NEW YORK--(BUSINESS WIRE)-- 57th Street General Acquisition Corp. (the “Company” or “57th Street”) (OTCBB:SQTC.ob - News) today announced the expiration and final results of the Company’s tender offer to purchase up to 1,803,607 shares of its common stock (“Common Shares”) at a price of $9.98 per share, net to the seller in cash, without interest thereon (the “Tender Offer”). The Tender Offer expired at 5:00 p.m., New York City time, on Wednesday, May 4, 2011 with fewer than 1,803,607 Common Shares tendered. The Company expects to complete the merger of Crumbs Holdings LLC with and into its subsidiary, 57th Street Merger Sub, on May 5, 2011, or as soon thereafter as practicable.
Based upon information provided by Continental Stock Transfer & Trust Company, the depositary for the Tender Offer, as of the expiration of the Tender Offer, a total of 1,594,584 Common Shares have been validly tendered and not withdrawn for a total cost of approximately $15.9 million. Such Common Shares represent approximately 26.3% of 57th Street’s issued and outstanding Common Shares as of May 4, 2011. Payment for Common Shares accepted for purchase will be made promptly.
Morrow & Co. LLC acted as the Information Agent for the Tender Offer. For questions and information, please call the Information Agent toll free at (800) 667-0088 (banks and brokers call collect at (203) 658-9400).
This announcement does not constitute an offer to purchase nor a solicitation of an offer to sell Common Shares of 57th Street.
About 57th Street
57th Street is a blank check company formed on October 29, 2009 for the purpose of acquiring an operating business or assets, through a merger, capital stock exchange, asset acquisition, stock purchase, reorganization, exchangeable share transaction or other similar business transaction. In May 2010, 57th Street consummated its initial public offering of 5,456,300 units, each unit consisting of one share of common stock, $0.0001 par value per share, and one warrant, each to purchase one share of 57th Street’s common stock. Aggregate proceeds of $54,475,303 from the IPO and its concurrent private placement were placed in trust pending completion of 57th Street’s initial business transaction.

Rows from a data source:
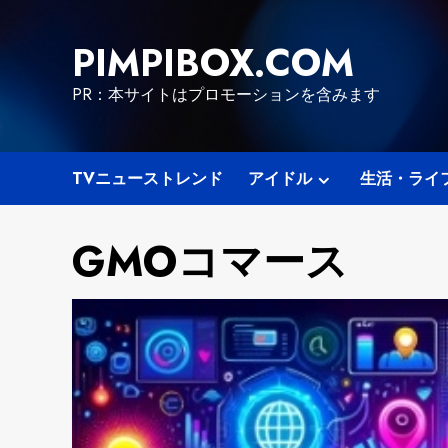
Skip
to
PIMPIBOX.COM
content
PR：本サイトはプロモーションを含みます
TVニューストレンド
アイドル
生活・ライ
GMOコマース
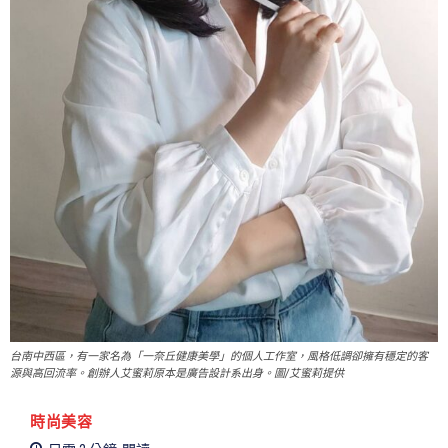
台南中西區，有一家名為「一奈丘健康美學」的個人工作室，風格低調卻擁有穩定的客
源與高回流率。創辦人艾蜜莉原本是廣告設計系出身。圖/艾蜜莉提供
時尚美容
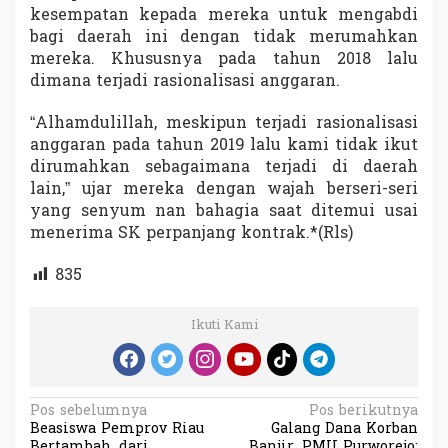
kesempatan kepada mereka untuk mengabdi
bagi daerah ini dengan tidak merumahkan
mereka. Khususnya pada tahun 2018 lalu
dimana terjadi rasionalisasi anggaran.
“Alhamdulillah, meskipun terjadi rasionalisasi
anggaran pada tahun 2019 lalu kami tidak ikut
dirumahkan sebagaimana terjadi di daerah
lain,” ujar mereka dengan wajah berseri-seri
yang senyum nan bahagia saat ditemui usai
menerima SK perpanjang kontrak.*(Rls)
835
Ikuti Kami
N
Pos sebelumnya
Pos berikutnya
Beasiswa Pemprov Riau
Galang Dana Korban
a
Bertambah, dari
Banjir, PMII Purworejo:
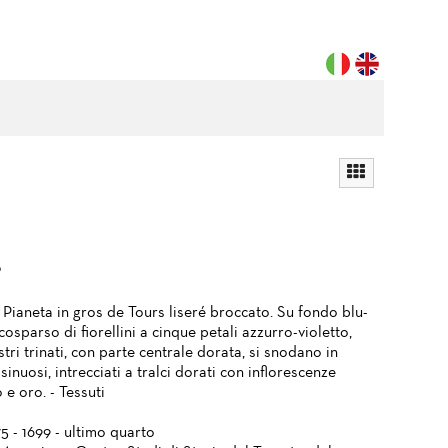
?
 Pianeta in gros de Tours liseré broccato. Su fondo blu-
 cosparso di fiorellini a cinque petali azzurro-violetto,
stri trinati, con parte centrale dorata, si snodano in
 sinuosi, intrecciati a tralci dorati con inflorescenze
 e oro. - Tessuti
75 - 1699 - ultimo quarto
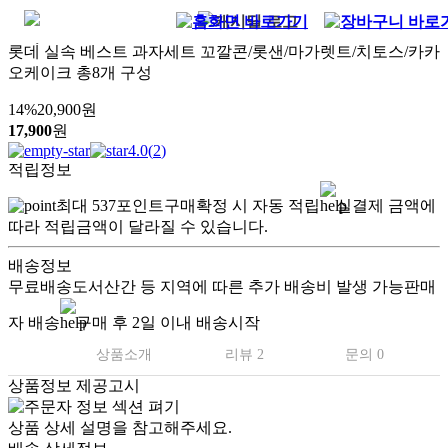
롯데 실속 베스트 과자세트 꼬깔콘/롯샌/마가렛트/치토스/카카
오케이크 총8개 구성
14
%
20,900
원
17,900
원
4.0
(
2
)
적립정보
최대
537
포인트
구매확정 시 자동 적립
실결제 금액에
따라 적립금액이 달라질 수 있습니다.
배송정보
무료배송
도서산간 등 지역에 따른 추가 배송비 발생 가능
판매
자 배송
구매 후 2일 이내 배송시작
상품소개
리뷰 2
문의 0
상품정보 제공고시
상품 상세 설명을 참고해주세요.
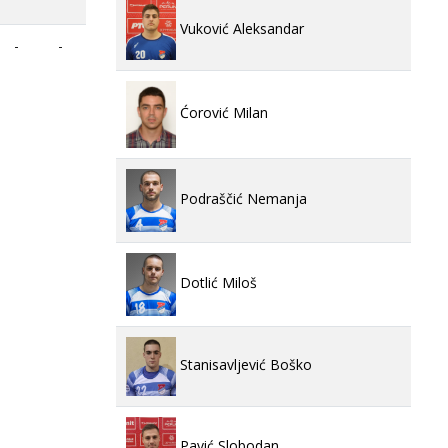
Vuković Aleksandar
-
-
Ćorović Milan
Podraščić Nemanja
Dotlić Miloš
Stanisavljević Boško
Pavić Slobodan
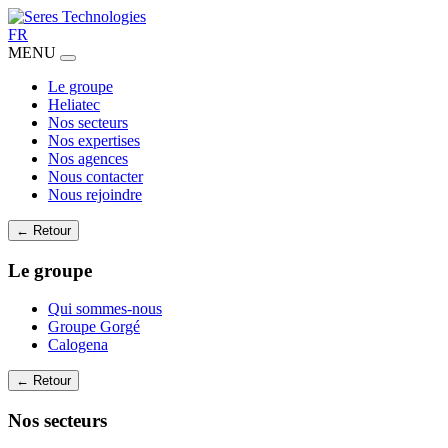
FR
MENU
Le groupe
Heliatec
Nos secteurs
Nos expertises
Nos agences
Nous contacter
Nous rejoindre
← Retour
Le groupe
Qui sommes-nous
Groupe Gorgé
Calogena
← Retour
Nos secteurs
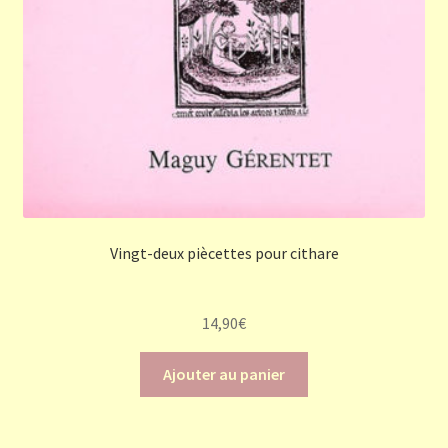
Vingt-deux piècettes pour cithare
14,90
€
Ajouter au panier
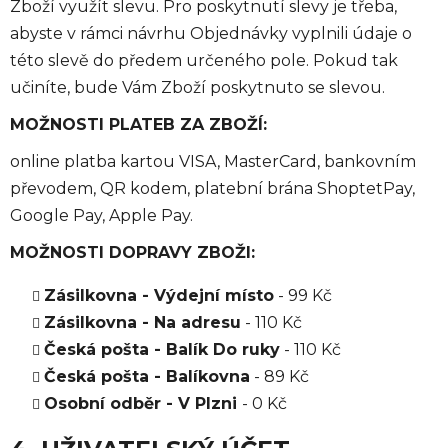
Zboží využít slevu. Pro poskytnutí slevy je třeba,
abyste v rámci návrhu Objednávky vyplnili údaje o
této slevě do předem určeného pole. Pokud tak
učiníte, bude Vám Zboží poskytnuto se slevou.
MOŽNOSTI PLATEB ZA ZBOŽÍ:
online platba kartou VISA, MasterCard, bankovním
převodem, QR kodem, platební brána ShoptetPay,
Google Pay, Apple Pay.
MOŽNOSTI DOPRAVY ZBOŽI:
Zásilkovna - Výdejní místo
- 99 Kč
Zásilkovna - Na adresu
- 110 Kč
Česká pošta - Balík Do ruky
- 110 Kč
Česká pošta - Balíkovna
- 89 Kč
Osobní odběr - V Plzni
- 0 Kč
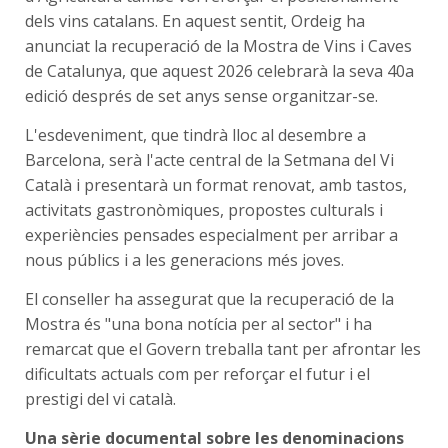
dels vins catalans. En aquest sentit, Ordeig ha
anunciat la recuperació de la Mostra de Vins i Caves
de Catalunya, que aquest 2026 celebrarà la seva 40a
edició després de set anys sense organitzar-se.
L'esdeveniment, que tindrà lloc al desembre a
Barcelona, serà l'acte central de la Setmana del Vi
Català i presentarà un format renovat, amb tastos,
activitats gastronòmiques, propostes culturals i
experiències pensades especialment per arribar a
nous públics i a les generacions més joves.
El conseller ha assegurat que la recuperació de la
Mostra és "una bona notícia per al sector" i ha
remarcat que el Govern treballa tant per afrontar les
dificultats actuals com per reforçar el futur i el
prestigi del vi català.
Una sèrie documental sobre les denominacions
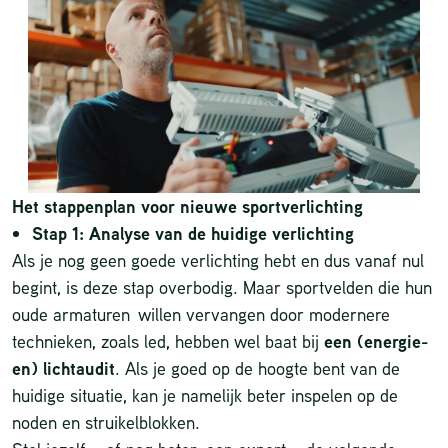
Het stappenplan voor nieuwe sportverlichting
Stap 1: Analyse van de huidige verlichting
Als je nog geen goede verlichting hebt en dus vanaf nul
begint, is deze stap overbodig. Maar sportvelden die hun
oude armaturen willen vervangen door modernere
technieken, zoals
led
, hebben wel baat bij
een (energie-
en) lichtaudit
. Als je goed op de hoogte bent van de
huidige situatie, kan je namelijk beter inspelen op de
noden en struikelblokken.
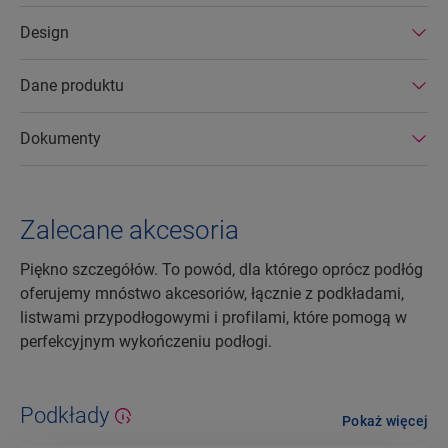
wyróżniają się ponadto bardzo długą
Design
żywotnością oraz przedłużoną gwarancją na
produkt. Można je również łatwo naprawiać i
usuwać.
Dane produktu
Dokumenty
Zalecane akcesoria
Piękno szczegółów. To powód, dla którego oprócz podłóg
oferujemy mnóstwo akcesoriów, łącznie z podkładami,
listwami przypodłogowymi i profilami, które pomogą w
perfekcyjnym wykończeniu podłogi.
Podkłady
Pokaż więcej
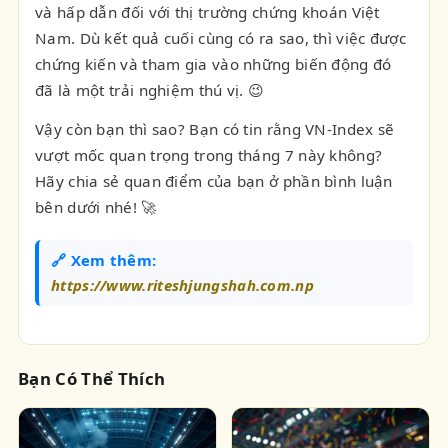
và hấp dẫn đối với thị trường chứng khoán Việt
Nam. Dù kết quả cuối cùng có ra sao, thì việc được
chứng kiến và tham gia vào những biến động đó
đã là một trải nghiệm thú vị. 😉
Vậy còn bạn thì sao? Bạn có tin rằng VN-Index sẽ
vượt mốc quan trọng trong tháng 7 này không?
Hãy chia sẻ quan điểm của bạn ở phần bình luận
bên dưới nhé! 🚀
🔗 Xem thêm:
https://www.riteshjungshah.com.np
Bạn Có Thể Thích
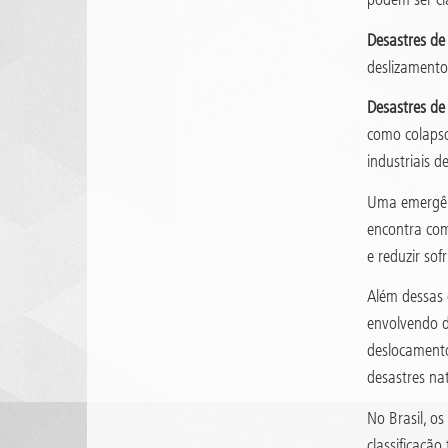
Desastres de
deslizamento
Desastres de 
como colapso
industriais d
Uma emergênc
encontra com
e reduzir sof
Além dessas 
envolvendo d
deslocamento
desastres nat
No Brasil, o
classificação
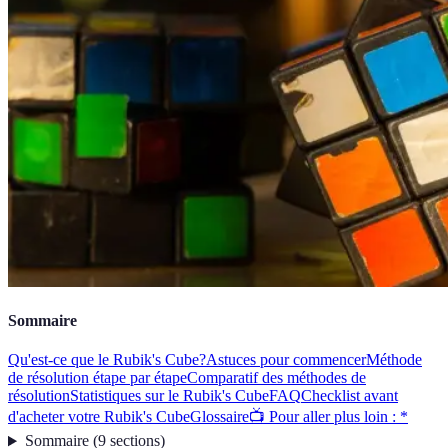
Sommaire
Qu'est-ce que le Rubik's Cube?
Astuces pour commencer
Méthode
de résolution étape par étape
Comparatif des méthodes de
résolution
Statistiques sur le Rubik's Cube
FAQ
Checklist avant
d'acheter votre Rubik's Cube
Glossaire
📺 Pour aller plus loin : *
Sommaire
(
9
sections
)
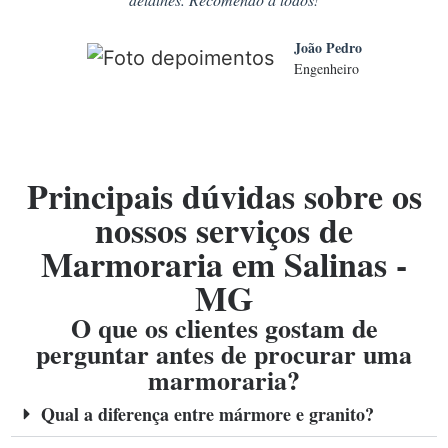
João Pedro
Engenheiro
Principais dúvidas sobre os
nossos serviços de
Marmoraria em Salinas -
MG
O que os clientes gostam de
perguntar antes de procurar uma
marmoraria?
Qual a diferença entre mármore e granito?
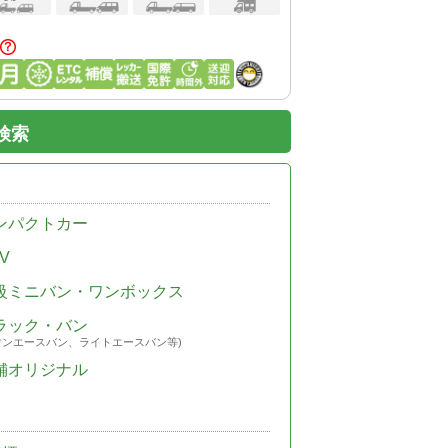
検索
ンパクトカー
V
級ミニバン・ワンボックス
ラック・バン
ウンエースバン、ライトエースバン等)
舗オリジナル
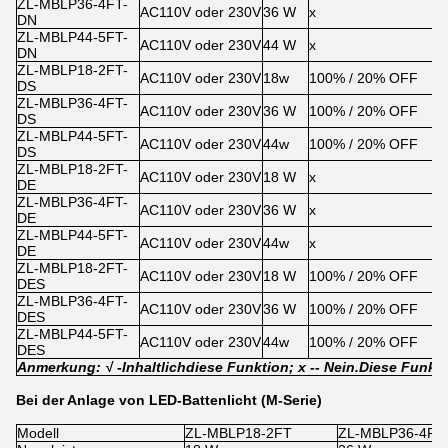
ZL-MBLP36-4FT-
AC110V oder 230V
36 W
x
DN
ZL-MBLP44-5FT-
AC110V oder 230V
44 W
x
DN
ZL-MBLP18-2FT-
AC110V oder 230V
18w
100% / 20% OFF
DS
ZL-MBLP36-4FT-
AC110V oder 230V
36 W
100% / 20% OFF
DS
ZL-MBLP44-5FT-
AC110V oder 230V
44w
100% / 20% OFF
DS
ZL-MBLP18-2FT-
AC110V oder 230V
18 W
x
DE
ZL-MBLP36-4FT-
AC110V oder 230V
36 W
x
DE
ZL-MBLP44-5FT-
AC110V oder 230V
44w
x
DE
ZL-MBLP18-2FT-
AC110V oder 230V
18 W
100% / 20% OFF
DES
ZL-MBLP36-4FT-
AC110V oder 230V
36 W
100% / 20% OFF
DES
ZL-MBLP44-5FT-
AC110V oder 230V
44w
100% / 20% OFF
DES
Anmerkung: √ -
Inhaltlich
diese Funktion; x -
- Nein.
Diese Funkt
Bei der Anlage von LED-Battenlicht (M-Serie)
Modell
ZL-MBLP18-2FT
ZL-MBLP36-4FT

> TASK REQUIREMENTS:
1. In the tender offer announcement, how many common shares were validly tendered and not withdrawn by the time the offer expired?
2. Reproduce the lines in the rows from the line containing "Vingt-deux piècettes pour cithare" through the line containing "noden en struikelblokken.", leaving out the picture markers.

> TASK RESULTS:
1. A total of 1,594,584 Common Shares were validly tendered and not withdrawn.

2.
Vingt-deux piècettes pour cithare
14,90
€
Ajouter au panier
Zboží využít slevu. Pro poskytnutí slevy je třeba,
abyste v rámci návrhu Objednávky vyplnili údaje o
této slevě do předem určeného pole. Pokud tak
učiníte, bude Vám Zboží poskytnuto se slevou.
MOŽNOSTI PLATEB ZA ZBOŽÍ:
online platba kartou VISA, MasterCard, bankovním
převodem, QR kodem, platební brána ShoptetPay,
Google Pay, Apple Pay.
MOŽNOSTI DOPRAVY ZBOŽI:
Zásilkovna - Výdejní místo
- 99 Kč
Zásilkovna - Na adresu
- 110 Kč
Česká pošta - Balík Do ruky
- 110 Kč
Česká pošta - Balíkovna
- 89 Kč
Osobní odběr - V Plzni
- 0 Kč
dels vins catalans. En aquest sentit, Ordeig ha
anunciat la recuperació de la Mostra de Vins i Caves
de Catalunya, que aquest 2026 celebrarà la seva 40a
edició després de set anys sense organitzar-se.
L'esdeveniment, que tindrà lloc al desembre a
Barcelona, serà l'acte central de la Setmana del Vi
Català i presentarà un format renovat, amb tastos,
activitats gastronòmiques, propostes culturals i
experiències pensades especialment per arribar a
nous públics i a les generacions més joves.
El conseller ha assegurat que la recuperació de la
Mostra és "una bona notícia per al sector" i ha
remarcat que el Govern treballa tant per afrontar les
dificultats actuals com per reforçar el futur i el
prestigi del vi català.
Una sèrie documental sobre les denominacions
Het stappenplan voor nieuwe sportverlichting
Stap 1: Analyse van de huidige verlichting
Als je nog geen goede verlichting hebt en dus vanaf nul
begint, is deze stap overbodig. Maar sportvelden die hun
oude armaturen willen vervangen door modernere
technieken, zoals
led
, hebben wel baat bij
een (energie-
en) lichtaudit
. Als je goed op de hoogte bent van de
huidige situatie, kan je namelijk beter inspelen op de
noden en struikelblokken.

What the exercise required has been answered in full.